No, that's not a rehash of the Aug. 22 Republican primary, where Palin steamrolled Gov. Frank Murkowski to win the party's nomination for governor.
Those were the headlines 10 years ago, when Palin beat incumbent John Stein to become mayor of Wasilla.
Palin's campaign then strongly echoes her message now. Today's slogans - "Take a Stand" and "New Energy for Alaska" - are variations of the same theme that got her elected a decade ago.
While her song is not new, it may be timely. Palin is looking to catapult into office this year on an electorate soured by scandal.
"I've been blessed with the right timing here," Palin said. "There's no doubt that Alaskans right now are dealing in an atmosphere of distrust of government and industry."
While Republicans nationwide worry what voters may do at the polls Nov. 7, Palin is an exception. The 42-year-old mother of four made it this far by running against the grain of the Republican party.
Although she is very conservative on social issues such as abortion, she captured more than half the votes in the primary by presenting herself as the "alternative" party choice. She struck a nerve with voters who were dissatisfied with Murkowski by appealing for a new Republican order and slamming her own party's hierarchy.
The voters' mood is not likely to improve for the general election. Alaskans will walk into voting booths in two weeks amid the uncertainty created by an ongoing FBI investigation involving state lawmakers and oil industry executives. Then there is the revelation that several arteries carrying Alaska's lifeblood, oil, are rotten - and questions of whether state government officials turned a blind eye to what led to pipeline corrosion on Prudhoe Bay.
Palin's themes for transparent government and ending ethical lapses by state officials may be just what voters want to hear.
But this is not the primary campaign, and the race is tougher this time. Her two main opponents, Democrat Tony Knowles and independent Andrew Halcro, have hacked at her lead by changing the debate to experience and details on the issues.
Both have called for more substance and more ideas from Palin. Knowles regularly churns out program proposals and issue papers meant to show off his experience and ability to jump in and govern. Halcro slams Palin at public forums for what he calls her "glittering generalities" to the state's issues.
Knowles is critical of her ambitions to go from mayor of Wasilla to running the state. Palin would be in over her head with the important decisions the next governor will have to make, including finalizing a North Slope natural gas pipeline contract, he says.
What Knowles doesn't mention is that the former two-term governor's own political arc followed the same trajectory: Knowles was mayor of Anchorage before winning the 1994 gubernatorial election.
But it is not as big a jump for the mayor of a city the size of Anchorage as it is for one the size of Wasilla, Knowles spokeswoman Patty Ginsburg said.
"It's not the time for a small-town mayor to make the huge leap," she said.
One person who worked under Palin, Anchorage attorney Ken Jacobus, said it's not that big of a leap.
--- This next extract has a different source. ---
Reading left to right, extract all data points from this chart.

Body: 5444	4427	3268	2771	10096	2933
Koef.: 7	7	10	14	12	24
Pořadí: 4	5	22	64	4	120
"I think the secret to it is she will have to get good people on her staff," said Jacobus, who was Wasilla's attorney during Palin's second term as mayor.
Palin is keeping quiet on who she would bring with her to Juneau if she wins. All she would say is that they would have to share her goals and that there would be no litmus test of political affiliation.
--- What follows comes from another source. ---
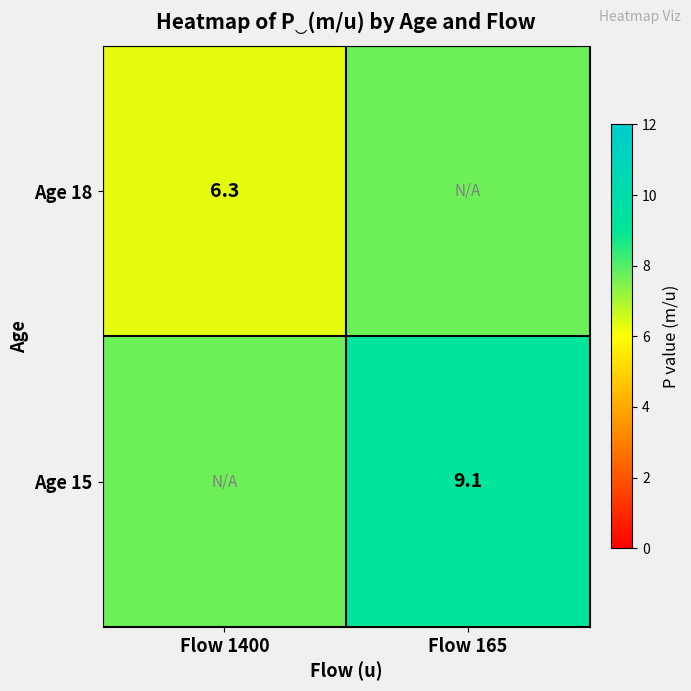

At which category is the sum across all series the highest?

Flow 165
Back in 1996, the knock against Palin was the same as today: She did not have the experience for the job she was seeking.
When she won despite that criticism, she said, "I took it as a mandate from the voters" to enforce the slogan on which she ran.
Upon taking office, Palin asked Wasilla's top city workers to resign, provide an updated resume and a letter stating their intentions. That resulted in several departures from city government, and a lawsuit from the former police chief.
She said the same philosophy will apply this time around.
"It's the same thing that we're looking at here. Trust in transparency. No more politics as usual. No more putting up with ethical lapses," Palin said. "I'm campaigning on that, it's not going to disappear."
One point has been lost in the crossfire of ethics, pipelines and experience. If Palin wins, she will be Alaska's first female governor.
Palin said gender has not come up in this campaign because it is not an issue for this generation. The past two elections support that idea. Voters elected Lisa Murkowski to the U.S. Senate in 2004, and Fran Ulmer, Knowles' lieutenant governor, won the Democratic nomination for governor four years ago.
But Palin does acknowledge that winning would be something of a milestone.
"I think it would be encouraging for my three daughters and the other women in Alaska who have a goal. They would know that Alaska does not have a glass ceiling in the political arena if I were to break through," she said.